Archease

In molecular biology, the archeases are a conserved superfamily of proteins represented in all three domains of life. Archeases are typically small proteins, 16-20 kDa in size. Archease genes are generally located adjacent to genes encoding proteins involved in DNA or RNA processing and have therefore been predicted to be modulators or chaperones involved in DNA or RNA metabolism. Many of the roles of archeases remain to be established experimentally.

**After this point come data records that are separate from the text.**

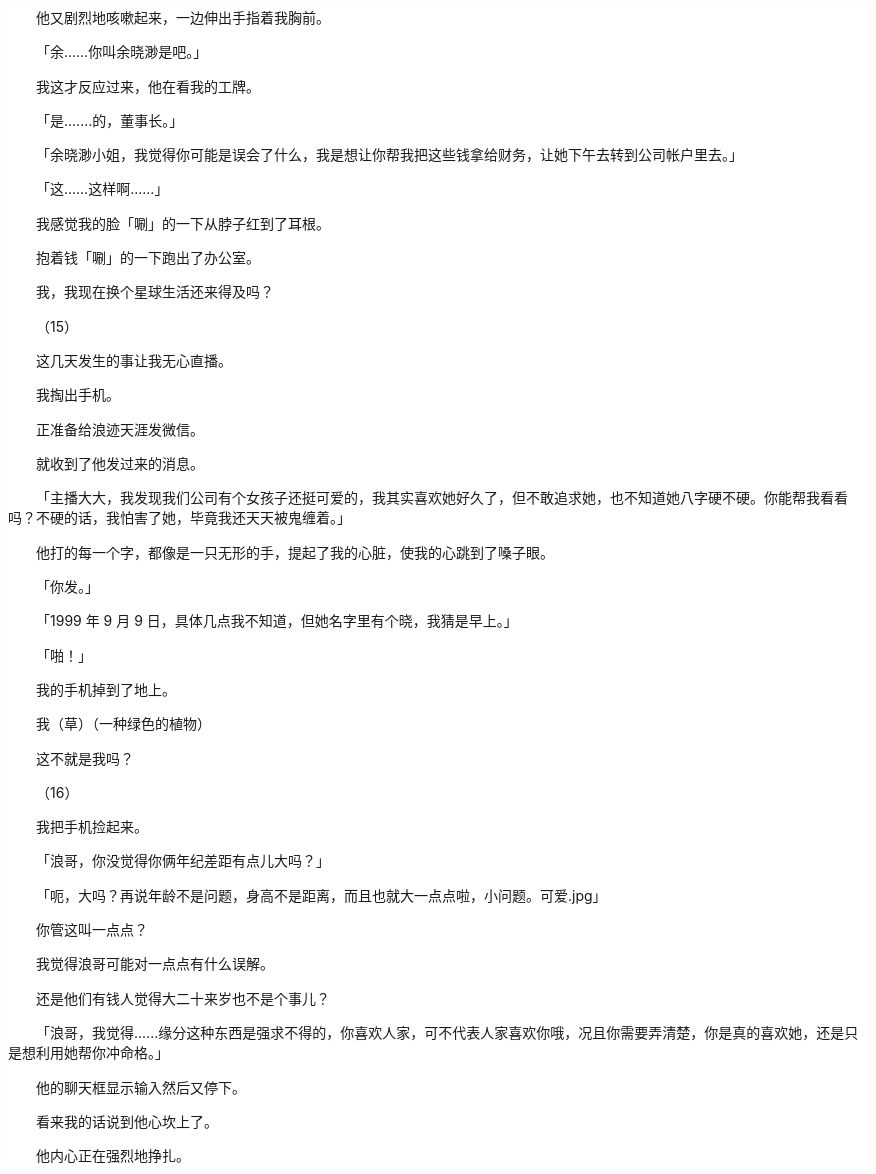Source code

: &emsp;&emsp;他又剧烈地咳嗽起来，一边伸出手指着我胸前。  
  
&emsp;&emsp;「余……你叫余晓渺是吧。」  
  
&emsp;&emsp;我这才反应过来，他在看我的工牌。  
  
&emsp;&emsp;「是.......的，董事长。」  
  
&emsp;&emsp;「余晓渺小姐，我觉得你可能是误会了什么，我是想让你帮我把这些钱拿给财务，让她下午去转到公司帐户里去。」  
  
&emsp;&emsp;「这……这样啊……」  
  
&emsp;&emsp;我感觉我的脸「唰」的一下从脖子红到了耳根。  
  
&emsp;&emsp;抱着钱「唰」的一下跑出了办公室。  
  
&emsp;&emsp;我，我现在换个星球生活还来得及吗？  
  
&emsp;&emsp;（15）  
  
&emsp;&emsp;这几天发生的事让我无心直播。  
  
&emsp;&emsp;我掏出手机。  
  
&emsp;&emsp;正准备给浪迹天涯发微信。  
  
&emsp;&emsp;就收到了他发过来的消息。  
  
&emsp;&emsp;「主播大大，我发现我们公司有个女孩子还挺可爱的，我其实喜欢她好久了，但不敢追求她，也不知道她八字硬不硬。你能帮我看看吗？不硬的话，我怕害了她，毕竟我还天天被鬼缠着。」  
  
&emsp;&emsp;他打的每一个字，都像是一只无形的手，提起了我的心脏，使我的心跳到了嗓子眼。  
  
&emsp;&emsp;「你发。」  
  
&emsp;&emsp;「1999 年 9 月 9 日，具体几点我不知道，但她名字里有个晓，我猜是早上。」  
  
&emsp;&emsp;「啪！」  
  
&emsp;&emsp;我的手机掉到了地上。  
  
&emsp;&emsp;我（草）（一种绿色的植物）  
  
&emsp;&emsp;这不就是我吗？  
  
&emsp;&emsp;（16）  
  
&emsp;&emsp;我把手机捡起来。  
  
&emsp;&emsp;「浪哥，你没觉得你俩年纪差距有点儿大吗？」  
  
&emsp;&emsp;「呃，大吗？再说年龄不是问题，身高不是距离，而且也就大一点点啦，小问题。可爱.jpg」  
  
&emsp;&emsp;你管这叫一点点？  
  
&emsp;&emsp;我觉得浪哥可能对一点点有什么误解。  
  
&emsp;&emsp;还是他们有钱人觉得大二十来岁也不是个事儿？  
  
&emsp;&emsp;「浪哥，我觉得......缘分这种东西是强求不得的，你喜欢人家，可不代表人家喜欢你哦，况且你需要弄清楚，你是真的喜欢她，还是只是想利用她帮你冲命格。」  
  
&emsp;&emsp;他的聊天框显示输入然后又停下。  
  
&emsp;&emsp;看来我的话说到他心坎上了。  
  
&emsp;&emsp;他内心正在强烈地挣扎。  
  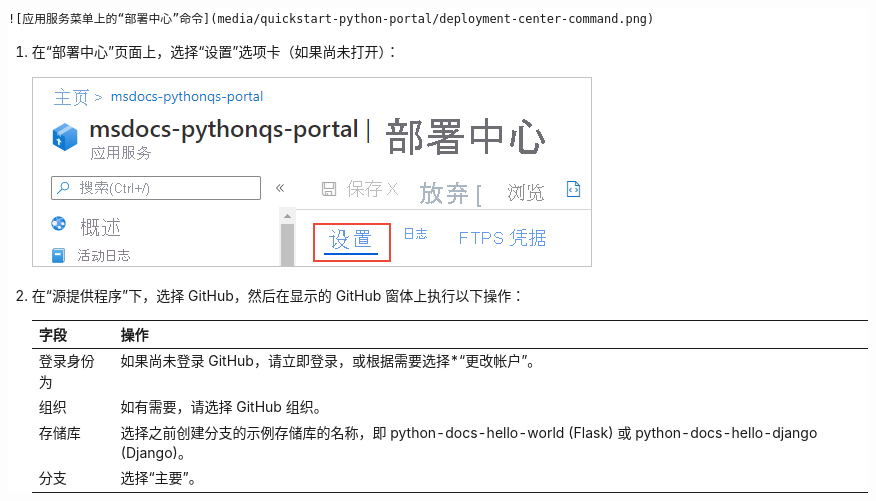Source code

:     ![应用服务菜单上的“部署中心”命令](media/quickstart-python-portal/deployment-center-command.png)


1. 在“部署中心”页面上，选择“设置”选项卡（如果尚未打开）：

    ![部署中心“设置”选项卡](media/quickstart-python-portal/deployment-center-settings-tab.png)

1. 在“源提供程序”下，选择 GitHub，然后在显示的 GitHub 窗体上执行以下操作：

    | 字段 | 操作 |
    | --- | --- |
    | 登录身份为 | 如果尚未登录 GitHub，请立即登录，或根据需要选择*“更改帐户”。 |
    | 组织 | 如有需要，请选择 GitHub 组织。 |
    | 存储库 | 选择之前创建分支的示例存储库的名称，即 python-docs-hello-world (Flask) 或 python-docs-hello-django (Django)。 |
    | 分支 | 选择“主要”。 |
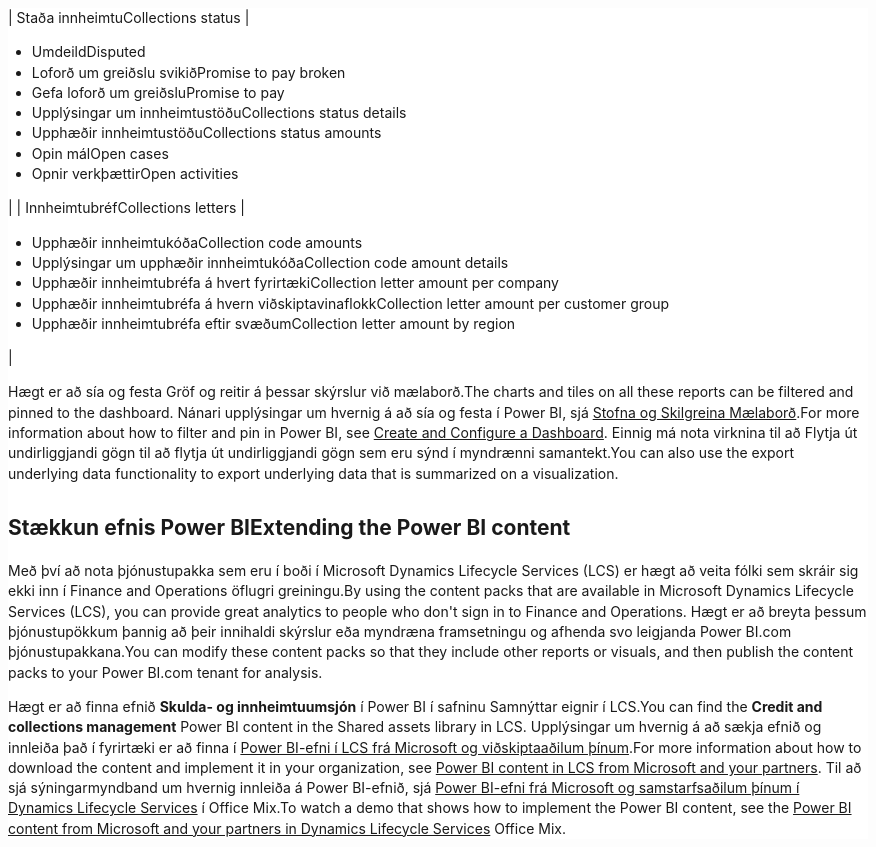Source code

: | <span data-ttu-id="30d89-190">Staða innheimtu</span><span class="sxs-lookup"><span data-stu-id="30d89-190">Collections status</span></span>          | <ul><li><span data-ttu-id="30d89-191">Umdeild</span><span class="sxs-lookup"><span data-stu-id="30d89-191">Disputed</span></span></li><li><span data-ttu-id="30d89-192">Loforð um greiðslu svikið</span><span class="sxs-lookup"><span data-stu-id="30d89-192">Promise to pay broken</span></span></li><li><span data-ttu-id="30d89-193">Gefa loforð um greiðslu</span><span class="sxs-lookup"><span data-stu-id="30d89-193">Promise to pay</span></span></li><li><span data-ttu-id="30d89-194">Upplýsingar um innheimtustöðu</span><span class="sxs-lookup"><span data-stu-id="30d89-194">Collections status details</span></span></li><li><span data-ttu-id="30d89-195">Upphæðir innheimtustöðu</span><span class="sxs-lookup"><span data-stu-id="30d89-195">Collections status amounts</span></span></li><li><span data-ttu-id="30d89-196">Opin mál</span><span class="sxs-lookup"><span data-stu-id="30d89-196">Open cases</span></span></li><li><span data-ttu-id="30d89-197">Opnir verkþættir</span><span class="sxs-lookup"><span data-stu-id="30d89-197">Open activities</span></span></li></ul> |
| <span data-ttu-id="30d89-198">Innheimtubréf</span><span class="sxs-lookup"><span data-stu-id="30d89-198">Collections letters</span></span>         | <ul><li><span data-ttu-id="30d89-199">Upphæðir innheimtukóða</span><span class="sxs-lookup"><span data-stu-id="30d89-199">Collection code amounts</span></span></li><li><span data-ttu-id="30d89-200">Upplýsingar um upphæðir innheimtukóða</span><span class="sxs-lookup"><span data-stu-id="30d89-200">Collection code amount details</span></span></li><li><span data-ttu-id="30d89-201">Upphæðir innheimtubréfa á hvert fyrirtæki</span><span class="sxs-lookup"><span data-stu-id="30d89-201">Collection letter amount per company</span></span></li><li><span data-ttu-id="30d89-202">Upphæðir innheimtubréfa á hvern viðskiptavinaflokk</span><span class="sxs-lookup"><span data-stu-id="30d89-202">Collection letter amount per customer group</span></span></li><li><span data-ttu-id="30d89-203">Upphæðir innheimtubréfa eftir svæðum</span><span class="sxs-lookup"><span data-stu-id="30d89-203">Collection letter amount by region</span></span></li></ul> |

<span data-ttu-id="30d89-204">Hægt er að sía og festa Gröf og reitir á þessar skýrslur við mælaborð.</span><span class="sxs-lookup"><span data-stu-id="30d89-204">The charts and tiles on all these reports can be filtered and pinned to the dashboard.</span></span> <span data-ttu-id="30d89-205">Nánari upplýsingar um hvernig á að sía og festa í Power BI, sjá [Stofna og Skilgreina Mælaborð](https://powerbi.microsoft.com/en-us/guided-learning/powerbi-learning-4-2-create-configure-dashboards/).</span><span class="sxs-lookup"><span data-stu-id="30d89-205">For more information about how to filter and pin in Power BI, see [Create and Configure a Dashboard](https://powerbi.microsoft.com/en-us/guided-learning/powerbi-learning-4-2-create-configure-dashboards/).</span></span> <span data-ttu-id="30d89-206">Einnig má nota virknina til að Flytja út undirliggjandi gögn til að flytja út undirliggjandi gögn sem eru sýnd í myndrænni samantekt.</span><span class="sxs-lookup"><span data-stu-id="30d89-206">You can also use the export underlying data functionality to export underlying data that is summarized on a visualization.</span></span>

## <a name="extending-the-power-bi-content"></a><span data-ttu-id="30d89-207">Stækkun efnis Power BI</span><span class="sxs-lookup"><span data-stu-id="30d89-207">Extending the Power BI content</span></span>
<span data-ttu-id="30d89-208">Með því að nota þjónustupakka sem eru í boði í Microsoft Dynamics Lifecycle Services (LCS) er hægt að veita fólki sem skráir sig ekki inn í Finance and Operations öflugri greiningu.</span><span class="sxs-lookup"><span data-stu-id="30d89-208">By using the content packs that are available in Microsoft Dynamics Lifecycle Services (LCS), you can provide great analytics to people who don't sign in to Finance and Operations.</span></span> <span data-ttu-id="30d89-209">Hægt er að breyta þessum þjónustupökkum þannig að þeir innihaldi skýrslur eða myndræna framsetningu og afhenda svo leigjanda Power BI.com þjónustupakkana.</span><span class="sxs-lookup"><span data-stu-id="30d89-209">You can modify these content packs so that they include other reports or visuals, and then publish the content packs to your Power BI.com tenant for analysis.</span></span>

<span data-ttu-id="30d89-210">Hægt er að finna efnið **Skulda- og innheimtuumsjón** í Power BI í safninu Samnýttar eignir í LCS.</span><span class="sxs-lookup"><span data-stu-id="30d89-210">You can find the **Credit and collections management** Power BI content in the Shared assets library in LCS.</span></span> <span data-ttu-id="30d89-211">Upplýsingar um hvernig á að sækja efnið og innleiða það í fyrirtæki er að finna í [Power BI-efni í LCS frá Microsoft og viðskiptaaðilum þínum](../../dev-itpro/analytics/power-bi-content-microsoft-partners.md).</span><span class="sxs-lookup"><span data-stu-id="30d89-211">For more information about how to download the content and implement it in your organization, see [Power BI content in LCS from Microsoft and your partners](../../dev-itpro/analytics/power-bi-content-microsoft-partners.md).</span></span> <span data-ttu-id="30d89-212">Til að sjá sýningarmyndband um hvernig innleiða á Power BI-efnið, sjá [Power BI-efni frá Microsoft og samstarfsaðilum þínum í Dynamics Lifecycle Services](https://mix.office.com/watch/9puyb1b2xs1w) í Office Mix.</span><span class="sxs-lookup"><span data-stu-id="30d89-212">To watch a demo that shows how to implement the Power BI content, see the [Power BI content from Microsoft and your partners in Dynamics Lifecycle Services](https://mix.office.com/watch/9puyb1b2xs1w) Office Mix.</span></span>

One of the archeases from the hyperthermophile Pyrococcus abyssi has been found to enhance the function of a methyltransferase. The gene encoding the archease (PAB1946) is located in a bicistronic operon immediately upstream from a second open reading frame (PAB1947), which encodes a tRNA m5C methyltransferase. The methyltransferase catalyses m5C formation at several cytosine's within tRNAs with preference for C49. The archease increases the specificity of the methyltransferase reaction. The archease exists in monomeric and oligomeric states, with only the oligomeric forms able to bind the methyltransferase. Binding prevents aggregation and hinders dimerisation of the methyltransferase-tRNA complex.

Structural analysis of the archease from Methanobacterium thermoautotrophicum supports function of this family of archeases as chaperones. The M. thermoautotrophicum archease shows homology to heat shock protein 33, a chaperone protein that inhibits the aggregation of partially denatured proteins.

Human archease is found in complex with the RNA ligase RTCB. It is essential to the RTCB catalytic cycle, serving as a guanylylation activation factor.